> Your objective:
Edit the lines from the one containing "phylum: Chordata" through the end of the records, replacing "common name" with "vernacular name" and leaving everything else unchanged.

>> start Extracted information

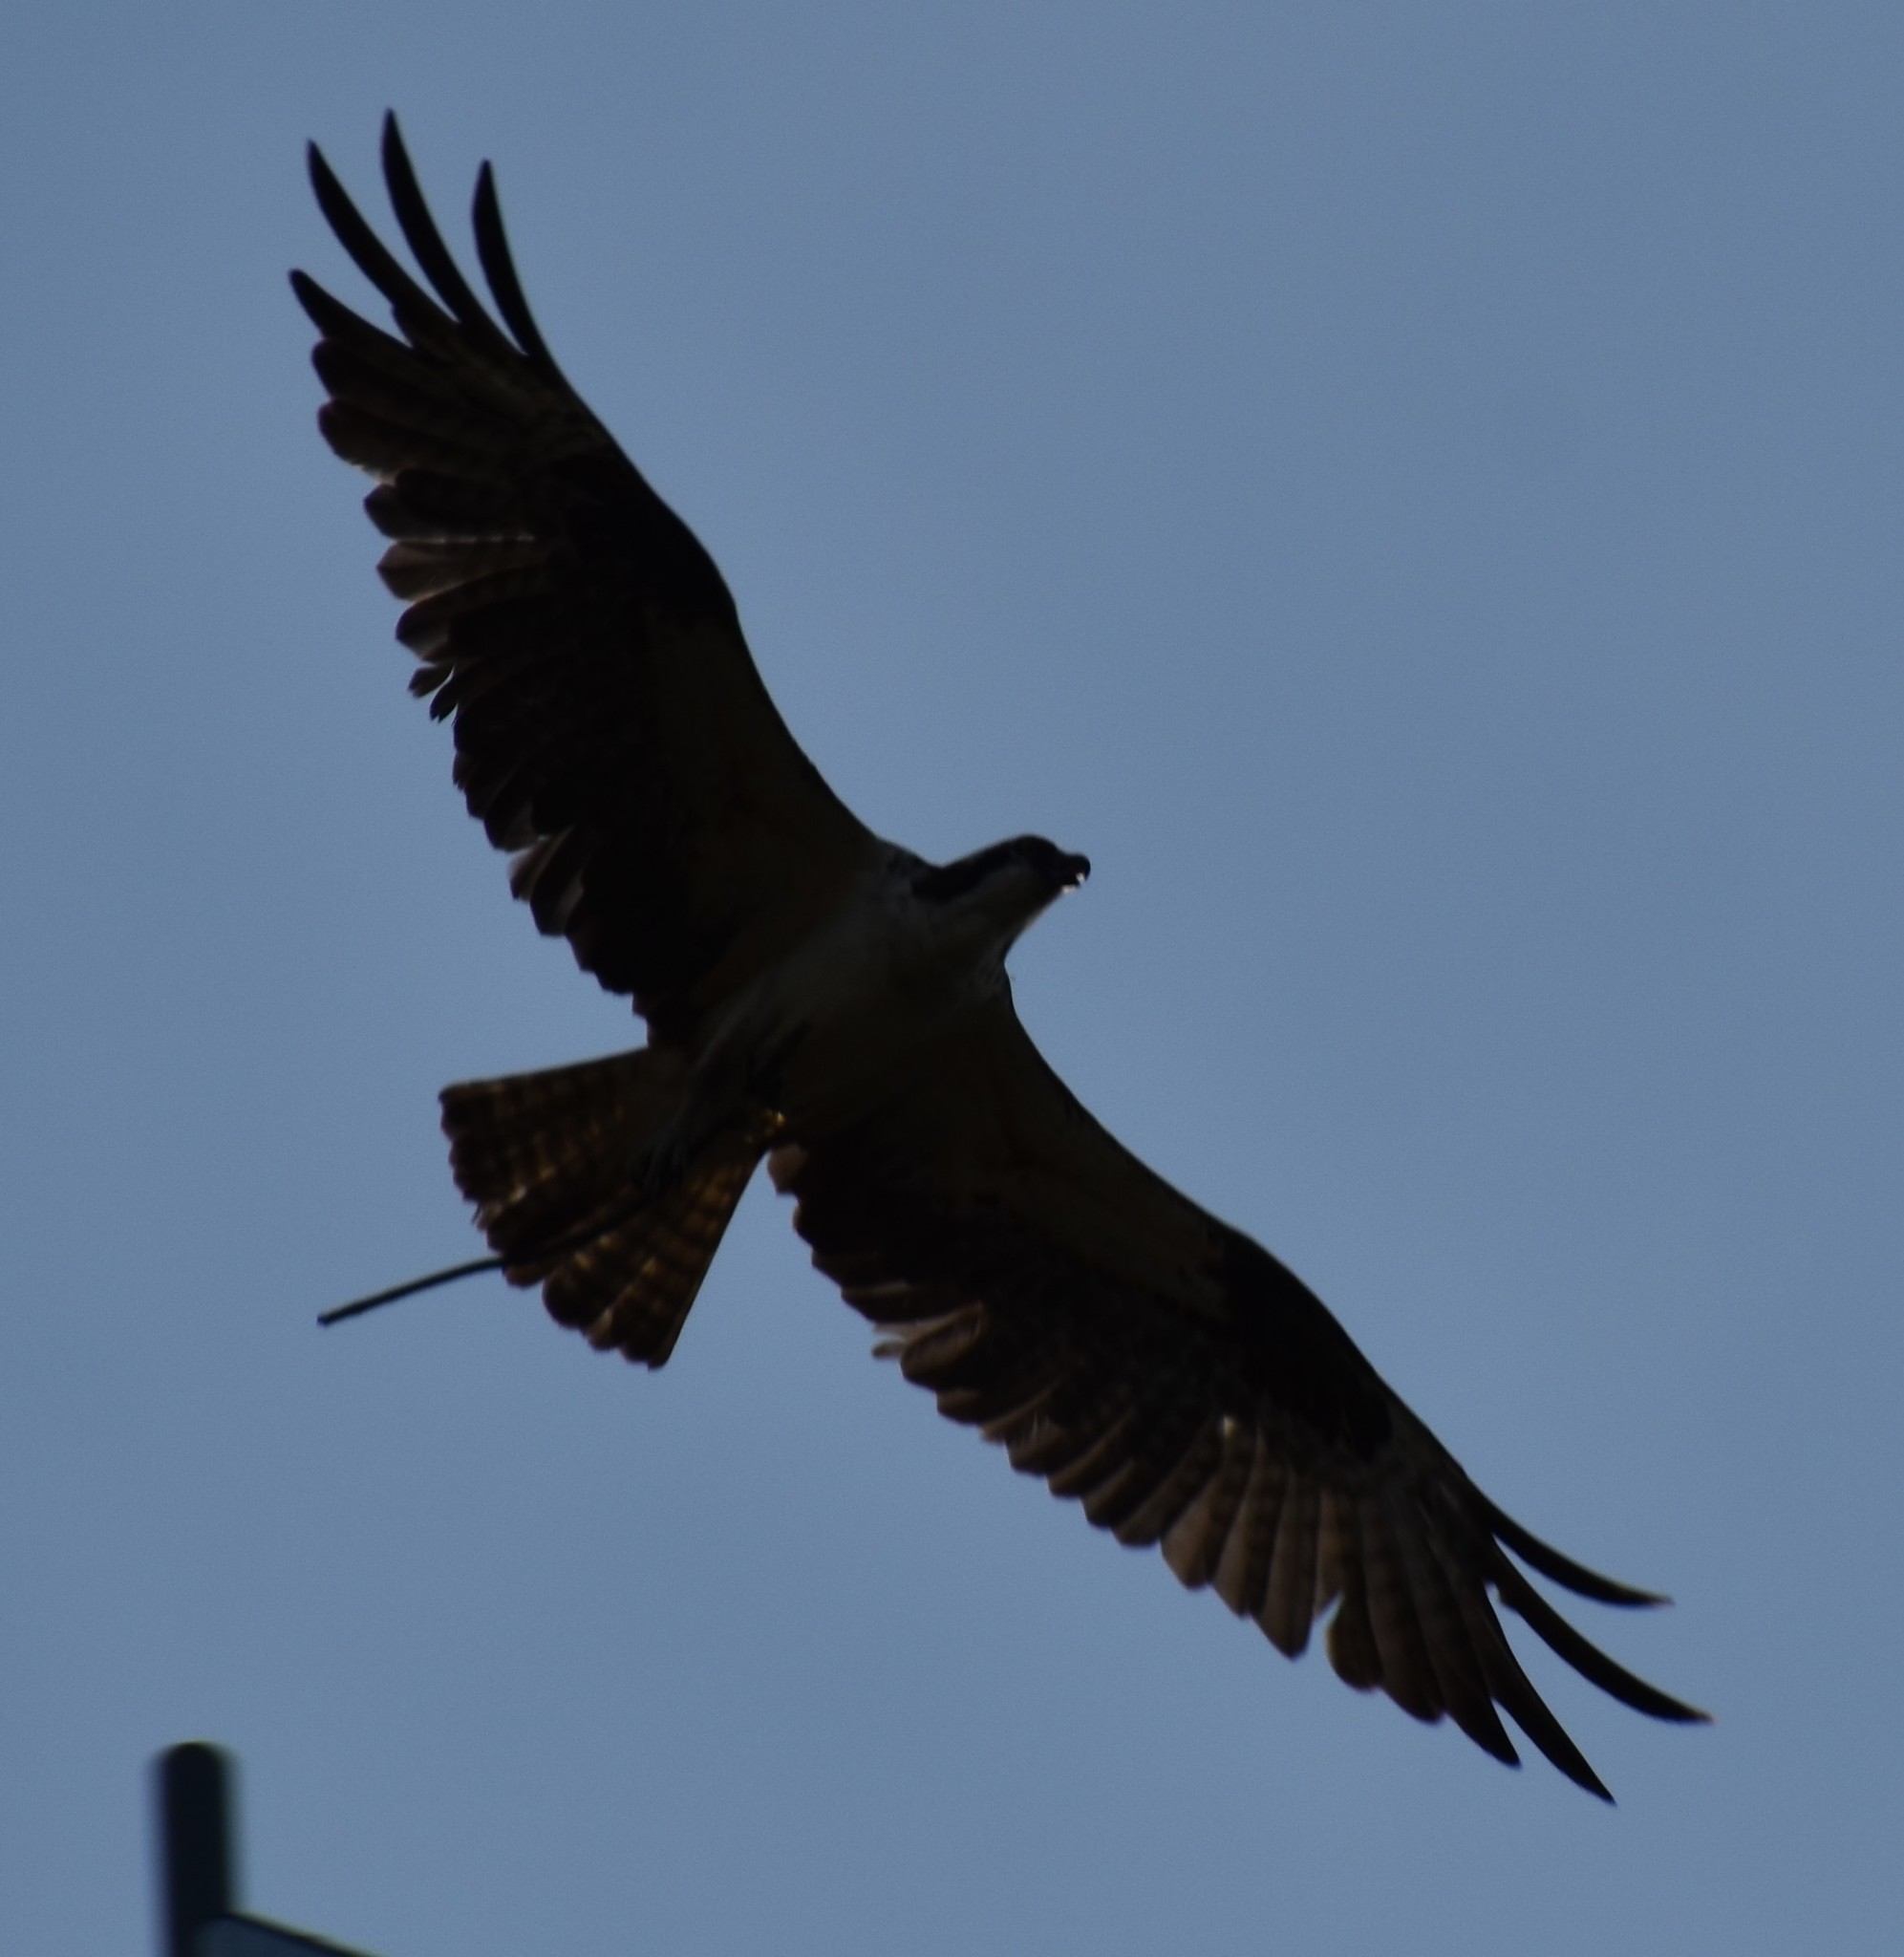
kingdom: Animalia
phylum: Chordata
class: Aves
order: Accipitriformes
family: Pandionidae
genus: Pandion
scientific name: Pandion haliaetus
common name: Osprey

>> end Extracted information

> Result below:
phylum: Chordata
class: Aves
order: Accipitriformes
family: Pandionidae
genus: Pandion
scientific name: Pandion haliaetus
vernacular name: Osprey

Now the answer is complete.